— Directions for this task —
Please transcribe the data below in full, word for word, without the images.

— Dataset section —

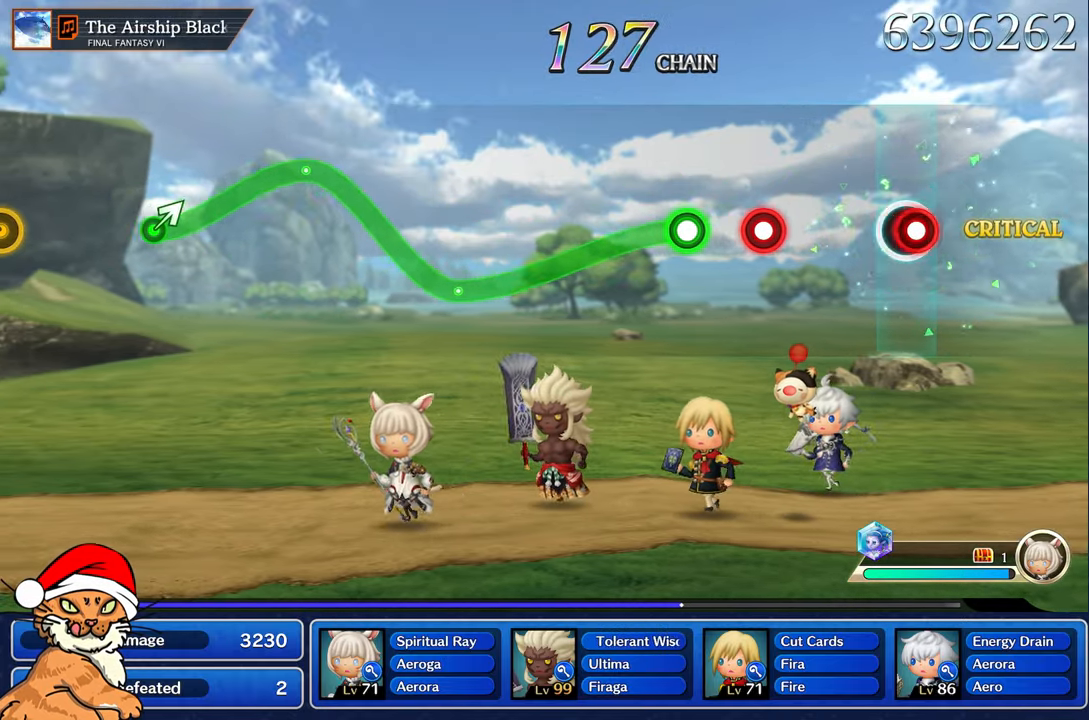
Gameplay with a controller (PlayStation layout); each line is a JSON object with the inputs held at the frame after it (dt_ms = milliseconds from this image to that frame). "events" lists button and stick changes between this image and that frame as [ms after this image, input, new state], when the widget could be followed in between. Not read: L3 R3.
{"dt_ms": 500, "buttons": ["R1"], "left_stick": "center", "right_stick": "center", "events": [[17, "R1", "down"], [117, "R1", "up"], [417, "R1", "down"]]}
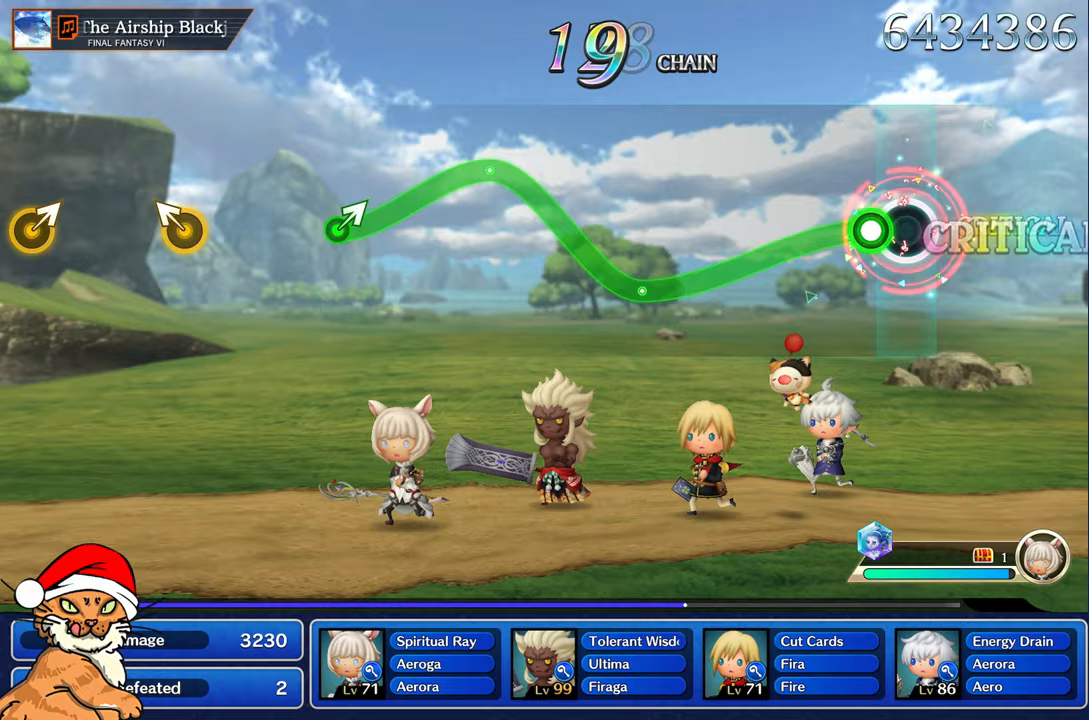
{"dt_ms": 1000, "buttons": ["R1"], "left_stick": "up-left", "right_stick": "center"}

— Reply —
Gameplay with a controller (PlayStation layout); each line is a JSON object with the inputs held at the frame after it (dt_ms = milliseconds from this image to that frame). "events" lists button and stick changes between this image and that frame as [ms after this image, input, new state], when the widget could be followed in between. Not read: L3 R3.
{"dt_ms": 500, "buttons": ["R1"], "left_stick": "center", "right_stick": "center", "events": [[17, "R1", "down"], [117, "R1", "up"], [417, "R1", "down"]]}
{"dt_ms": 1000, "buttons": ["R1"], "left_stick": "up-left", "right_stick": "center"}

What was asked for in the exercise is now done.